_Study text_
2

I try to implement plenty of time already (haha) Anderson-Darling normality test into C++. Here is my code. I know there is similar topic here but unfortunatelly it did not solve my problem.

Variance is calculated properly, uniform standartized distribution too I would guess. The problem is that b and c gives me NAN for my sample data 1, 2....10.

Would you have any idea where is the error in the formula - Anderson_Darling() see code below?

The code is cut from the class for better clarity. I did not put here obvious methods like mean() etc.

double variance()
{
    double var_sum = 0.0;
    for(int i = 0; i < int(size); i++)            //(size is taken from a class)
        var_sum += pow(data.at(i)-mean(),2);
    return var_sum / (int(size)-1);
}

double phi(double x)
{
    double res =0.5 * erfc(-x * M_SQRT1_2);
    return res;
}

vector<double> tostdnormal()
{
    vector<double> Y (size);
    for(int i = 0; i < int(size); i++)
        Y.at(i) = (data.at(i) - mean())/(sqrt(variance()));
    return Y;
}

double Anderson_Darling()
{
    sort(data.begin(),data.end());
    int n = int(size);
    vector<double> Y = tostdnormal();

   double S = 0; double a = 0; double b = 0; double c = 0;
    for(int i = 0; i < n; i++)
    {
        a = 2.0 * (i+1) - 1;
        b = log(Y.at(i));
        c = log(1-Y.at(n-i-1));
        S += a * (b + c);
     }
return -n - S / n;


 }

Update - I changed b and c to this, and I get the output I expected.

b = log(phi(Y.at(i)));
c = log(1-phi(Y.at(n - i - 1)));
vlad
  • 193
  • 2
  • 10
  • `Y[i]` can be negative and you are taking the `log`. Besides, I cannot see where you are using the `phi` function – Damien Mar 12 '20 at 16:32
  • You are right, this is my version nr. 56 :-D. I will try corrected code tomorrow nevertheless I think there will be problem with log(negative value) it gives complex number. How to deal with this? – vlad Mar 12 '20 at 19:30
  • At the wikipedia page, they mention to take the log of the `F(Y[i])`, always positive, where `F()` is the CDF, not of the `Y[i]` – Damien Mar 12 '20 at 20:05
  • Pls correct me when I am wrong, but taking F(Y[i]) can result into negative value for N(0, 1). Red curve: https://en.m.wikipedia.org/wiki/Normal_distribution#/media/File%3ANormal_Distribution_PDF.svg – vlad Mar 12 '20 at 20:28
  • Actually I take the CDF https://en.m.wikipedia.org/wiki/Normal_distribution#/media/File%3ANormal_Distribution_CDF.svg so this should be positive. – vlad Mar 12 '20 at 20:30
  • 3
    If I understand well, `phi` is the CDF, but where are you using it? And a CDF is always positive (or null) – Damien Mar 12 '20 at 20:34
  • 2
    I corrected the program since phi() is missing there, and now it calculates properlty. Thx Damien. – vlad Mar 13 '20 at 07:28

0 Answers0

_Data for analysis_
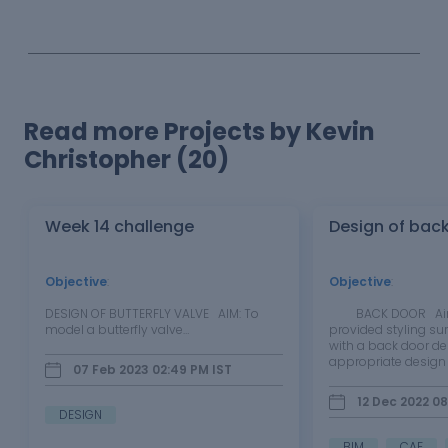
Read more Projects by Kevin
Christopher (20)
Week 14 challenge
Design of bac
Objective
:
Objective
:
DESIGN OF BUTTERFLY VALVE AIM: To
BACK DOOR Aim: 
model a butterfly valve…
provided styling su
with a back door de
appropriate design
07 Feb 2023 02:49 PM
IST
and provide the ne
reinforcements an
12 Dec 2022 0
Introduction: The ba
DESIGN
the rearmost…
BIM
CAE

_Check your understanding_
1) Reproduce the passage of the Anderson-Darling thread starting at "I try to implement" and ending at "data 1, 2....10.".
2) In the Anderson-Darling thread, what did b and c produce for the sample data 1, 2....10 before the code was corrected?
3) Summarize the Anderson-Darling thread in two sentences.

_Answers for this exercise_
1)
I try to implement plenty of time already (haha) Anderson-Darling normality test into C++. Here is my code. I know there is similar topic here but unfortunatelly it did not solve my problem.

Variance is calculated properly, uniform standartized distribution too I would guess. The problem is that b and c gives me NAN for my sample data 1, 2....10.

2) NAN

3) While implementing the Anderson-Darling normality test in C++, the poster found that b and c gave NAN for the sample data 1 to 10, even though the variance was calculated properly. A commenter noted that the code took the log of Y values that can be negative and never used the phi function, which is the CDF; after b and c were changed to take the log of phi applied to Y, the program gave the expected output.